French voters are being deluged with false stories on social media ahead of the country’s presidential election, though the onslaught of “junk news” is not as severe as that during last year’s U.S. presidential campaign, according to a study by Oxford University researchers.

The study to be published Friday and another published on Wednesday add evidence to complaints by officials in France, Germany and the United States that Russia is trying to replicate its cyber-powered election meddling in American politics.

Just days before France votes in the first round of a presidential election, the study said misinformation at times has accounted for one-quarter of the political links shared on Twitter in France. It defined “junk news” as deliberately false stories and those expressing “ideologically extreme, hyper-partisan or conspiratorial” views with logical flaws and opinions passed along as facts.

“French voters are sharing better quality information than what many U.S. voters shared and almost as much quality news and information as German users share,” according to the study by the Oxford Internet Institute, which will be published on Friday but was made available on Thursday to Reuters.

The French study uses data from a recent week on Twitter but a greater role is being played by Facebook, said Kevin Limonier of the University of Paris VIII, who is studying social media manipulation in the election with a grant from the French government.

Facebook recently suspended 30,000 suspected automated accounts in France. Although it characterized the cleanup as an objective move against spamming, many of the profiles were distributing politically driven misinformation and propaganda.

On Twitter, where automated accounts are allowed, many of the same accounts that promoted Republican Donald Trump in the U.S. campaign last year have turned their attention to pushing conspiracy theories and far-right viewpoints, according to Limonier and Clinton Watts, a former FBI agent and now a senior fellow at the George Washington University Center for Cyber and Homeland Security.

Russia Shifts Focus to Germany

“A contingent of the Trump campaign supporters we believe to be ‘bots’ and accounts from Russia have shifted to Germany,” Watts said. “If I had to estimate, about one-third of previous Trump supporter accounts are now trying to influence the German election.”

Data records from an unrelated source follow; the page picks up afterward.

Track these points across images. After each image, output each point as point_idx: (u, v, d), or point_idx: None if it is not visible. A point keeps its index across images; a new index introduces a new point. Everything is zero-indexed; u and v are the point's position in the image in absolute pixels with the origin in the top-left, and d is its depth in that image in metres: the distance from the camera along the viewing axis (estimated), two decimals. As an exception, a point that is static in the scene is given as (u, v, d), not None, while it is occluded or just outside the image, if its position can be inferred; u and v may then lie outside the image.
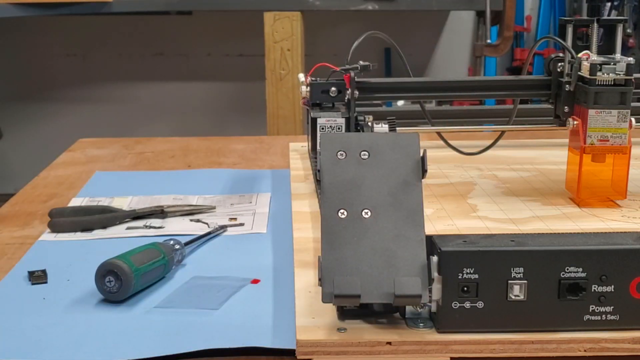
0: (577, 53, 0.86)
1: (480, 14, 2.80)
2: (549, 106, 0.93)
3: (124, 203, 0.97)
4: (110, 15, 2.98)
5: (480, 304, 0.57)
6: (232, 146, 1.32)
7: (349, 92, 0.90)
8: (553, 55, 0.92)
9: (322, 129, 0.91)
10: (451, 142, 1.01)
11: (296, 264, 0.71)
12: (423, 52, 3.32)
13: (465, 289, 0.57)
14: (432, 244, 0.58)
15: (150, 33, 3.35)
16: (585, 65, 0.84)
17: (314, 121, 0.92)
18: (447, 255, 0.56)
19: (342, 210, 0.59)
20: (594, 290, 0.57)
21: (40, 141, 3.37)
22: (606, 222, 0.80)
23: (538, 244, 0.57)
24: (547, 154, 1.09)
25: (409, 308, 0.59)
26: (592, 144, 0.82)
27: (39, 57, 3.37)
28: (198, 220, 0.90)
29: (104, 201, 0.97)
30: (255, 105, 2.96)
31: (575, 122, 0.85)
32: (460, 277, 0.56)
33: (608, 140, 0.82)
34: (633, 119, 0.83)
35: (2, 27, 3.14)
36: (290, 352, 0.58)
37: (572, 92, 0.86)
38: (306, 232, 0.80)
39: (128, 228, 0.88)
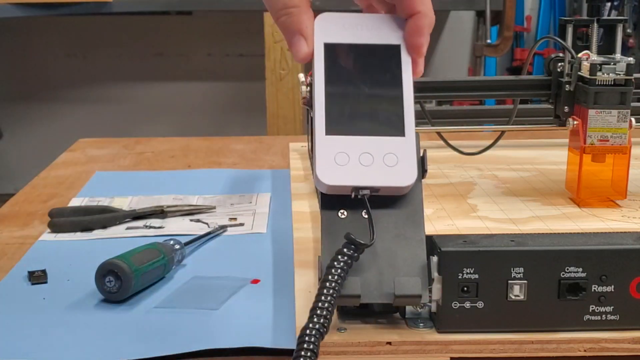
0: (577, 53, 0.86)
1: (480, 14, 2.80)
2: (549, 106, 0.93)
3: (124, 203, 0.97)
4: (110, 15, 2.99)
5: (480, 304, 0.57)
6: (232, 146, 1.32)
7: (349, 92, 0.90)
8: (553, 55, 0.92)
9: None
10: (451, 142, 1.01)
11: (296, 264, 0.71)
12: (423, 52, 3.32)
13: (465, 289, 0.57)
14: (432, 244, 0.58)
15: (150, 33, 3.35)
16: (585, 65, 0.84)
17: (313, 121, 0.92)
18: (447, 255, 0.56)
19: (342, 210, 0.59)
20: (594, 290, 0.57)
21: (40, 141, 3.37)
22: (606, 222, 0.80)
23: (538, 244, 0.57)
24: (547, 154, 1.09)
25: (409, 308, 0.59)
26: (592, 144, 0.82)
27: (39, 57, 3.37)
28: (198, 220, 0.90)
29: (104, 201, 0.97)
30: (255, 105, 2.96)
31: (575, 122, 0.85)
32: (460, 277, 0.56)
33: (608, 140, 0.82)
34: (633, 119, 0.83)
35: (2, 27, 3.14)
36: (290, 352, 0.57)
37: (572, 92, 0.86)
38: (306, 232, 0.80)
39: (128, 228, 0.88)
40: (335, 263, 0.54)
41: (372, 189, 0.57)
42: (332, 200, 0.59)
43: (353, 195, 0.57)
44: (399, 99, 0.59)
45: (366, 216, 0.58)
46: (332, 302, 0.53)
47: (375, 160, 0.57)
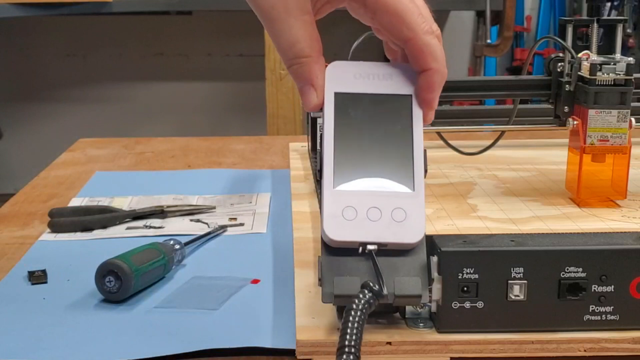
0: (577, 53, 0.86)
1: (480, 14, 2.80)
2: (549, 106, 0.93)
3: (124, 203, 0.97)
4: (110, 15, 2.98)
5: (480, 304, 0.57)
6: (232, 146, 1.32)
7: (349, 92, 0.90)
8: (553, 55, 0.92)
9: (322, 129, 0.91)
10: (451, 142, 1.01)
11: (296, 264, 0.71)
12: (423, 52, 3.31)
13: (465, 289, 0.57)
14: (432, 244, 0.58)
15: (150, 33, 3.35)
16: (585, 65, 0.84)
17: (314, 121, 0.92)
18: (447, 255, 0.56)
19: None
20: (594, 290, 0.57)
21: (40, 141, 3.37)
22: (606, 222, 0.80)
23: (538, 244, 0.57)
24: (547, 154, 1.09)
25: (409, 308, 0.59)
26: (592, 144, 0.82)
27: (39, 57, 3.37)
28: (198, 220, 0.90)
29: (104, 201, 0.97)
30: (255, 105, 2.96)
31: (575, 122, 0.85)
32: (460, 277, 0.56)
33: (608, 140, 0.82)
34: (633, 119, 0.83)
35: (2, 27, 3.14)
36: (290, 352, 0.58)
37: (572, 92, 0.86)
38: (306, 232, 0.80)
39: (128, 228, 0.88)
40: (354, 305, 0.52)
41: (379, 244, 0.55)
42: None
43: (360, 250, 0.56)
44: (409, 152, 0.58)
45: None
46: (359, 341, 0.51)
47: (384, 216, 0.56)
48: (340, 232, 0.56)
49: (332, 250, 0.57)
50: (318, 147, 0.67)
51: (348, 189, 0.57)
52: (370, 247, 0.55)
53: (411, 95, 0.60)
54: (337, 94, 0.60)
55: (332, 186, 0.57)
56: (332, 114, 0.59)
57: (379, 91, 0.60)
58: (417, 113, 0.59)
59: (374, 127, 0.59)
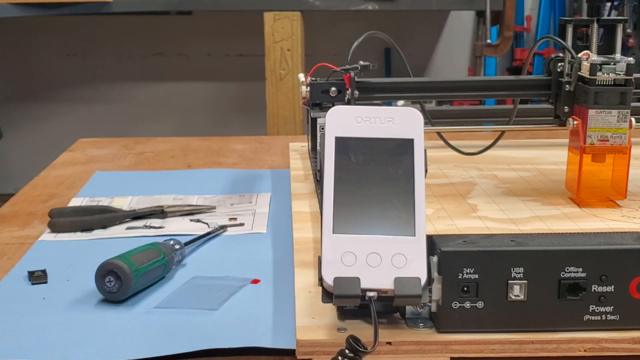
0: (577, 53, 0.86)
1: (480, 14, 2.80)
2: (549, 106, 0.93)
3: (124, 203, 0.97)
4: (110, 15, 2.99)
5: (480, 304, 0.57)
6: (232, 146, 1.32)
7: (349, 92, 0.90)
8: (553, 55, 0.92)
9: (322, 129, 0.91)
10: (451, 142, 1.01)
11: (296, 264, 0.71)
12: (423, 52, 3.32)
13: (465, 289, 0.57)
14: (432, 244, 0.58)
15: (150, 33, 3.35)
16: (585, 65, 0.84)
17: (314, 121, 0.92)
18: (447, 255, 0.56)
19: None
20: (594, 290, 0.57)
21: (40, 141, 3.37)
22: (606, 222, 0.80)
23: (538, 244, 0.57)
24: (547, 154, 1.09)
25: (409, 308, 0.59)
26: (592, 144, 0.82)
27: (39, 57, 3.37)
28: (198, 220, 0.90)
29: (104, 201, 0.97)
30: (255, 105, 2.96)
31: (575, 122, 0.85)
32: (460, 277, 0.56)
33: (608, 140, 0.82)
34: (633, 119, 0.83)
35: (2, 27, 3.14)
36: (290, 352, 0.58)
37: (572, 92, 0.86)
38: (306, 232, 0.80)
39: (128, 228, 0.88)
40: None
41: (379, 291, 0.55)
42: None
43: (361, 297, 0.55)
44: (410, 196, 0.57)
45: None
46: None
47: (384, 261, 0.55)
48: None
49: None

Another study published this week from the private research group Bakamo showed a similar percentage of fake news versus real news on social media in France as that found by the Oxford researchers. Much of the fake news came from sources that were “exposed to Russian influence,” the Bakamo study said.

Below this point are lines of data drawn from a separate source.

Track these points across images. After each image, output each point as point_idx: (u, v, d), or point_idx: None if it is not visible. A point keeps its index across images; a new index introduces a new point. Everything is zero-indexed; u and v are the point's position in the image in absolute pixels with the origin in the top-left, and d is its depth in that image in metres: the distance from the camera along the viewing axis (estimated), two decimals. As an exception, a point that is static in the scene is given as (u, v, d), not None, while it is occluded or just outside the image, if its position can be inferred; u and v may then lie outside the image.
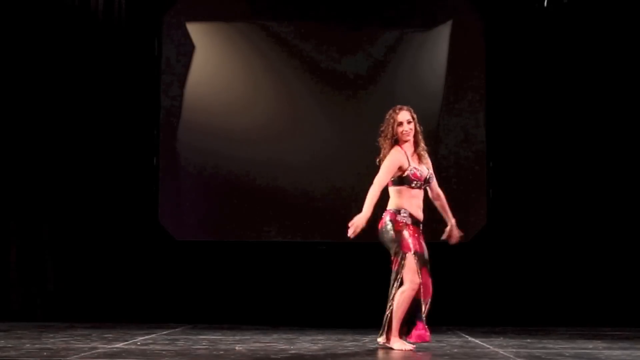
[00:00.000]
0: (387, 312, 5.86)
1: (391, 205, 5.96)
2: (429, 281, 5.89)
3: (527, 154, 8.99)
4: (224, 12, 9.29)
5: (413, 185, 5.92)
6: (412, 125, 5.95)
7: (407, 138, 5.95)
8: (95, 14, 9.11)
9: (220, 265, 9.03)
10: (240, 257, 9.02)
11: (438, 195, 6.15)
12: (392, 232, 5.88)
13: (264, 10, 9.25)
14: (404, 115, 5.95)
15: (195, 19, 9.27)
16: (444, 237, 6.14)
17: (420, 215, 5.98)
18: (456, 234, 6.13)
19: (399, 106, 6.02)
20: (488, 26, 9.12)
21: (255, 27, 9.23)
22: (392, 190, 5.98)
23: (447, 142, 9.09)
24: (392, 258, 5.89)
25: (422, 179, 5.94)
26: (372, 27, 9.22)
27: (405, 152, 5.95)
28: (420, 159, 6.00)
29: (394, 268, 5.86)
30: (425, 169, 5.99)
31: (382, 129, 6.00)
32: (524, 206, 8.94)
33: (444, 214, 6.17)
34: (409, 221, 5.91)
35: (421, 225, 5.99)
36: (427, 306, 5.91)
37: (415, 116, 5.99)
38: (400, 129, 5.93)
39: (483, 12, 9.15)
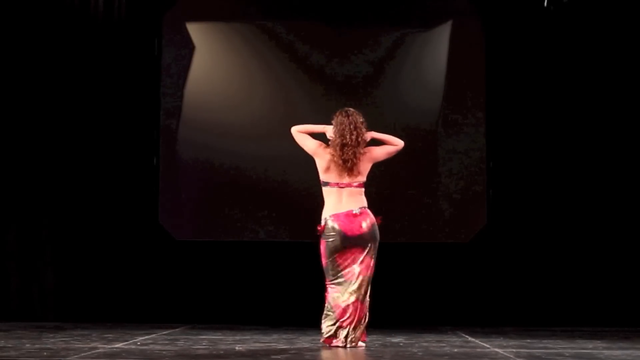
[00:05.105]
0: (365, 313, 5.95)
1: (366, 204, 6.04)
2: None
3: (527, 154, 8.98)
4: (224, 12, 9.28)
5: None
6: None
7: None
8: (95, 14, 9.10)
9: (220, 265, 9.02)
10: (240, 257, 9.02)
11: None
12: (378, 232, 5.99)
13: (264, 11, 9.23)
14: None
15: (195, 19, 9.26)
16: None
17: None
18: None
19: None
20: (488, 26, 9.11)
21: (256, 28, 9.22)
22: (362, 190, 6.07)
23: (447, 142, 9.08)
24: (365, 257, 5.89)
25: None
26: (372, 27, 9.20)
27: None
28: None
29: (368, 273, 5.90)
30: None
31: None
32: (524, 206, 8.93)
33: None
34: None
35: None
36: None
37: None
38: None
39: (483, 12, 9.14)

The Oxford researchers say their study of social media traffic in the days before the U.S. presidential election last November showed that Michigan voters shared an equal amount of genuine and fake news with each other.

By contrast, in the days leading up to the less divisive German presidential election in February, the Oxford study “found Germans sharing four professionally produced news stories for every one piece of junk.”

“All in all, U.S. voters were sharing very poor quality news and information about major public policy debates at a critical time before a national election,” Philip Howard, director of the Oxford Institute said. “Both German and French voters are sharing much smaller amounts of junk news.”

Before he left office in January, President Barack Obama said sharp political divisions made the United States particularly vulnerable to foreign influence and information warfare. U.S. intelligence agencies have concluded that the Russian government interfered in the election to help Trump win.

The Oxford Institute said that while the biggest proportion of postings in France concerned moderate candidate Emmanuel Macron, who has done well in polls, “highly automated accounts” have “occasionally generated large amounts of traffic about” conservative Francois Fillon.